Exercise data section start

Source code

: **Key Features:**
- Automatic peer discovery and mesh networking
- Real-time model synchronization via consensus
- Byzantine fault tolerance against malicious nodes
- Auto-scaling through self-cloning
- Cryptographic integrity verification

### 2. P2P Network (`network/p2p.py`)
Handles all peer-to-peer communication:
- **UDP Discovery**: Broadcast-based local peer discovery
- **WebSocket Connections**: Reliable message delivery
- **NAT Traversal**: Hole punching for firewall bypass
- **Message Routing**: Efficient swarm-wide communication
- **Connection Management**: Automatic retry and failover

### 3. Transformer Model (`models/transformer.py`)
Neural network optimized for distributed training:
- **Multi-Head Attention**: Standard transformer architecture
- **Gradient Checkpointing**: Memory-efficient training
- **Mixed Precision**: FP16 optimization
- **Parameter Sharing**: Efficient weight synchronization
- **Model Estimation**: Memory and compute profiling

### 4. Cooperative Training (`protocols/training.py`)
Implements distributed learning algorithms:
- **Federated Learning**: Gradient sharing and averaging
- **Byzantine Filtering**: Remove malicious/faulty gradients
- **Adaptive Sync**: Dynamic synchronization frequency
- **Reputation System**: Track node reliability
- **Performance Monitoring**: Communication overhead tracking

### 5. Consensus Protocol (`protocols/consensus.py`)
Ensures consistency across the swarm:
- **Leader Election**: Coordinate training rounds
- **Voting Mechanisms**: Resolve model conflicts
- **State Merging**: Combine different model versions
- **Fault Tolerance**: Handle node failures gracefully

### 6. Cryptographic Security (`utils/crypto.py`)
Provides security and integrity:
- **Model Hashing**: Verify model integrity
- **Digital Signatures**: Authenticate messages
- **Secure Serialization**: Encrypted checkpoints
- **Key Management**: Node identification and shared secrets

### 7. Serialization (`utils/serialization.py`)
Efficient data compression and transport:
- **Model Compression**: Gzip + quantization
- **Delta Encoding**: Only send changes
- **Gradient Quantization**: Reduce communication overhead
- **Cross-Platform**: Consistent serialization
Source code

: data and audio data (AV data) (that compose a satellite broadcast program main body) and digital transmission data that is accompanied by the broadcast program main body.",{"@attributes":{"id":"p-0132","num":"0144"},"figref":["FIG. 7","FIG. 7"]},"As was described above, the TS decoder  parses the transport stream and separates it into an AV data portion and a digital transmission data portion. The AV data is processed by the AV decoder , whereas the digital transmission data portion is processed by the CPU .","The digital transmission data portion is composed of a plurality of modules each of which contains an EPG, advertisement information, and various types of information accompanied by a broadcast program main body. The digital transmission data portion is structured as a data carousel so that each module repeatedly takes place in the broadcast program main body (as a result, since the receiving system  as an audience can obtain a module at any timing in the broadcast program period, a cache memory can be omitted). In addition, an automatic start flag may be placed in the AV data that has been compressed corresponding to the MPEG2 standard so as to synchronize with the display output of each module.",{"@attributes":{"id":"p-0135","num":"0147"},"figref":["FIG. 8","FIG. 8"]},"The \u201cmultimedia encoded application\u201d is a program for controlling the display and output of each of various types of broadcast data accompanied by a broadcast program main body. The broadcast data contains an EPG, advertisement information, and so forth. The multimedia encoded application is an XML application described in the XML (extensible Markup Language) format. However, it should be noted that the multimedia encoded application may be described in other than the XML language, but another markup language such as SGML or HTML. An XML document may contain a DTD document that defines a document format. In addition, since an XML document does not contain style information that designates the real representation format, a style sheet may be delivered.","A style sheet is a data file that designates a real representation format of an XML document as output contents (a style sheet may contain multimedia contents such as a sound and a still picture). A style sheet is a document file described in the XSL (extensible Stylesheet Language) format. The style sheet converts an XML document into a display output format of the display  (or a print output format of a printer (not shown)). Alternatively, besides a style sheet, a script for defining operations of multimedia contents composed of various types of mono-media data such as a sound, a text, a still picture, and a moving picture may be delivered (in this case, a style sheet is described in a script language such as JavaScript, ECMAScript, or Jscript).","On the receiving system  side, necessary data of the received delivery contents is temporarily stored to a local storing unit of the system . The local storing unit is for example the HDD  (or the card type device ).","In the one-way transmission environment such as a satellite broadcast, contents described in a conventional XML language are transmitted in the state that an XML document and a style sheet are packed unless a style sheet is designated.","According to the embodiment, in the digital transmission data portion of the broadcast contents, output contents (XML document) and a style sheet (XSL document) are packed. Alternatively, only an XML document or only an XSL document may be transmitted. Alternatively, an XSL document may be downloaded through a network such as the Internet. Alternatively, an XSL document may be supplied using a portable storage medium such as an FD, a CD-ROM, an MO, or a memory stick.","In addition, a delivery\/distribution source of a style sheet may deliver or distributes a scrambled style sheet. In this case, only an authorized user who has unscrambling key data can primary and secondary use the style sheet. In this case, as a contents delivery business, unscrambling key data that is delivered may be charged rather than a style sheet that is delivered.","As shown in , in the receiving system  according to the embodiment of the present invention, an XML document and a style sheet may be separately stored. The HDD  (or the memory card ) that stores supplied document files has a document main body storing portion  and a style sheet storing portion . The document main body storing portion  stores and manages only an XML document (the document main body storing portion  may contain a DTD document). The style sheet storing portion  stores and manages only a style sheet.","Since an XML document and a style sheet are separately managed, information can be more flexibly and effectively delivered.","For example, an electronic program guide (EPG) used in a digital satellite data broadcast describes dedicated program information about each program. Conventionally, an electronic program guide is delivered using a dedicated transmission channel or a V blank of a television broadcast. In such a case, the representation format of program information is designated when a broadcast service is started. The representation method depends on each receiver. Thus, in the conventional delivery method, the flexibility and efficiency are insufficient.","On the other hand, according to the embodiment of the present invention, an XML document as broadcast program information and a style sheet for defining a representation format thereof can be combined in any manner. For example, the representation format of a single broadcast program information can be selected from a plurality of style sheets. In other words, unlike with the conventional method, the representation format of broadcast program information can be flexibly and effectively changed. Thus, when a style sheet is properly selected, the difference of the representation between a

Exercise data section end

> _About this task_
So that nothing differs from the original, transcribe all of the records above.

> _Exercise response_
Source code

: **Key Features:**
- Automatic peer discovery and mesh networking
- Real-time model synchronization via consensus
- Byzantine fault tolerance against malicious nodes
- Auto-scaling through self-cloning
- Cryptographic integrity verification

### 2. P2P Network (`network/p2p.py`)
Handles all peer-to-peer communication:
- **UDP Discovery**: Broadcast-based local peer discovery
- **WebSocket Connections**: Reliable message delivery
- **NAT Traversal**: Hole punching for firewall bypass
- **Message Routing**: Efficient swarm-wide communication
- **Connection Management**: Automatic retry and failover

### 3. Transformer Model (`models/transformer.py`)
Neural network optimized for distributed training:
- **Multi-Head Attention**: Standard transformer architecture
- **Gradient Checkpointing**: Memory-efficient training
- **Mixed Precision**: FP16 optimization
- **Parameter Sharing**: Efficient weight synchronization
- **Model Estimation**: Memory and compute profiling

### 4. Cooperative Training (`protocols/training.py`)
Implements distributed learning algorithms:
- **Federated Learning**: Gradient sharing and averaging
- **Byzantine Filtering**: Remove malicious/faulty gradients
- **Adaptive Sync**: Dynamic synchronization frequency
- **Reputation System**: Track node reliability
- **Performance Monitoring**: Communication overhead tracking

### 5. Consensus Protocol (`protocols/consensus.py`)
Ensures consistency across the swarm:
- **Leader Election**: Coordinate training rounds
- **Voting Mechanisms**: Resolve model conflicts
- **State Merging**: Combine different model versions
- **Fault Tolerance**: Handle node failures gracefully

### 6. Cryptographic Security (`utils/crypto.py`)
Provides security and integrity:
- **Model Hashing**: Verify model integrity
- **Digital Signatures**: Authenticate messages
- **Secure Serialization**: Encrypted checkpoints
- **Key Management**: Node identification and shared secrets

### 7. Serialization (`utils/serialization.py`)
Efficient data compression and transport:
- **Model Compression**: Gzip + quantization
- **Delta Encoding**: Only send changes
- **Gradient Quantization**: Reduce communication overhead
- **Cross-Platform**: Consistent serialization
Source code

: data and audio data (AV data) (that compose a satellite broadcast program main body) and digital transmission data that is accompanied by the broadcast program main body.",{"@attributes":{"id":"p-0132","num":"0144"},"figref":["FIG. 7","FIG. 7"]},"As was described above, the TS decoder  parses the transport stream and separates it into an AV data portion and a digital transmission data portion. The AV data is processed by the AV decoder , whereas the digital transmission data portion is processed by the CPU .","The digital transmission data portion is composed of a plurality of modules each of which contains an EPG, advertisement information, and various types of information accompanied by a broadcast program main body. The digital transmission data portion is structured as a data carousel so that each module repeatedly takes place in the broadcast program main body (as a result, since the receiving system  as an audience can obtain a module at any timing in the broadcast program period, a cache memory can be omitted). In addition, an automatic start flag may be placed in the AV data that has been compressed corresponding to the MPEG2 standard so as to synchronize with the display output of each module.",{"@attributes":{"id":"p-0135","num":"0147"},"figref":["FIG. 8","FIG. 8"]},"The \u201cmultimedia encoded application\u201d is a program for controlling the display and output of each of various types of broadcast data accompanied by a broadcast program main body. The broadcast data contains an EPG, advertisement information, and so forth. The multimedia encoded application is an XML application described in the XML (extensible Markup Language) format. However, it should be noted that the multimedia encoded application may be described in other than the XML language, but another markup language such as SGML or HTML. An XML document may contain a DTD document that defines a document format. In addition, since an XML document does not contain style information that designates the real representation format, a style sheet may be delivered.","A style sheet is a data file that designates a real representation format of an XML document as output contents (a style sheet may contain multimedia contents such as a sound and a still picture). A style sheet is a document file described in the XSL (extensible Stylesheet Language) format. The style sheet converts an XML document into a display output format of the display  (or a print output format of a printer (not shown)). Alternatively, besides a style sheet, a script for defining operations of multimedia contents composed of various types of mono-media data such as a sound, a text, a still picture, and a moving picture may be delivered (in this case, a style sheet is described in a script language such as JavaScript, ECMAScript, or Jscript).","On the receiving system  side, necessary data of the received delivery contents is temporarily stored to a local storing unit of the system . The local storing unit is for example the HDD  (or the card type device ).","In the one-way transmission environment such as a satellite broadcast, contents described in a conventional XML language are transmitted in the state that an XML document and a style sheet are packed unless a style sheet is designated.","According to the embodiment, in the digital transmission data portion of the broadcast contents, output contents (XML document) and a style sheet (XSL document) are packed. Alternatively, only an XML document or only an XSL document may be transmitted. Alternatively, an XSL document may be downloaded through a network such as the Internet. Alternatively, an XSL document may be supplied using a portable storage medium such as an FD, a CD-ROM, an MO, or a memory stick.","In addition, a delivery\/distribution source of a style sheet may deliver or distributes a scrambled style sheet. In this case, only an authorized user who has unscrambling key data can primary and secondary use the style sheet. In this case, as a contents delivery business, unscrambling key data that is delivered may be charged rather than a style sheet that is delivered.","As shown in , in the receiving system  according to the embodiment of the present invention, an XML document and a style sheet may be separately stored. The HDD  (or the memory card ) that stores supplied document files has a document main body storing portion  and a style sheet storing portion . The document main body storing portion  stores and manages only an XML document (the document main body storing portion  may contain a DTD document). The style sheet storing portion  stores and manages only a style sheet.","Since an XML document and a style sheet are separately managed, information can be more flexibly and effectively delivered.","For example, an electronic program guide (EPG) used in a digital satellite data broadcast describes dedicated program information about each program. Conventionally, an electronic program guide is delivered using a dedicated transmission channel or a V blank of a television broadcast. In such a case, the representation format of program information is designated when a broadcast service is started. The representation method depends on each receiver. Thus, in the conventional delivery method, the flexibility and efficiency are insufficient.","On the other hand, according to the embodiment of the present invention, an XML document as broadcast program information and a style sheet for defining a representation format thereof can be combined in any manner. For example, the representation format of a single broadcast program information can be selected from a plurality of style sheets. In other words, unlike with the conventional method, the representation format of broadcast program information can be flexibly and effectively changed. Thus, when a style sheet is properly selected, the difference of the representation between a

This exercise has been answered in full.